I feel like you understand the concept of an emergency fund already, since you mention that you had one and have already burned through it. It sounds like the extraordinary situation has slowly slipped into being ordinary as your husband continues to look for a job. I don't have any real answers but some things to think about:
- Have you tried calling up the USAA financial advisors to see if they can provide some free, over-the-phone advice on your situation?
- Some financial advice columnists I read have recommended http://www.debtadvice.org/nea/ in the past to get hooked up with a debt couneslor to help with exactly these types of situations.
- I agree with the other posters that your husband needs to take up any job right now to help bring in some income while he continues to search for that "real" job. You also need to go through your spending and budget with a fine-tooth comb if you haven't already, and look for ways to really cut back. You've exhausted your life lines of emergency fund (good) and credit cards (bad) so now you have no choice but to live within your current means, whatever that takes. Can you take on a roomate? Cut cell phone, cable, and other superfluous spending?

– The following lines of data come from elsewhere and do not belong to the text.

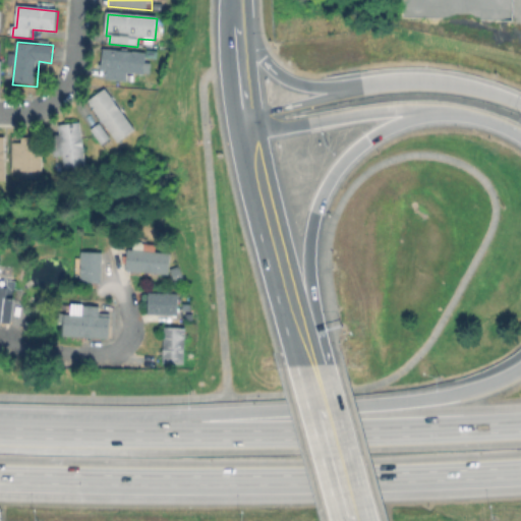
[(147,53),(145,77),(127,75),(126,83),(106,80),(107,72),(101,71),(103,48),(147,53)]
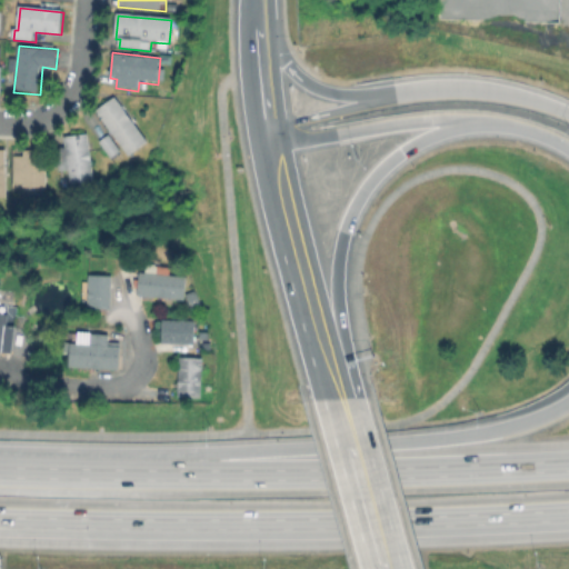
[(149,142),(130,157),(97,113),(117,99),(149,142)]
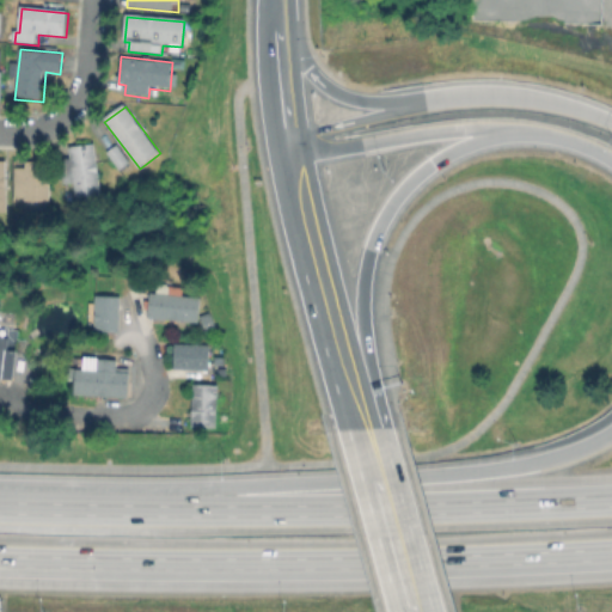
[(95,145),(103,197),(77,201),(74,185),(63,188),(60,160),(72,158),(71,148),(95,145)]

I am not a debt counselor and have not been in this situation. I can see your logic though of taking "equity" out of the car in order to not go delinquent on the credit card payments. I think if you did that though you would have to realize the extreme measure it represents. I could see that making sense if you then a) made the minimum CC payments until your husband got a job and b) cut back/increased income by whatever means necessary so that you were living within your means going forward, to not perpetuate the hole you are in now.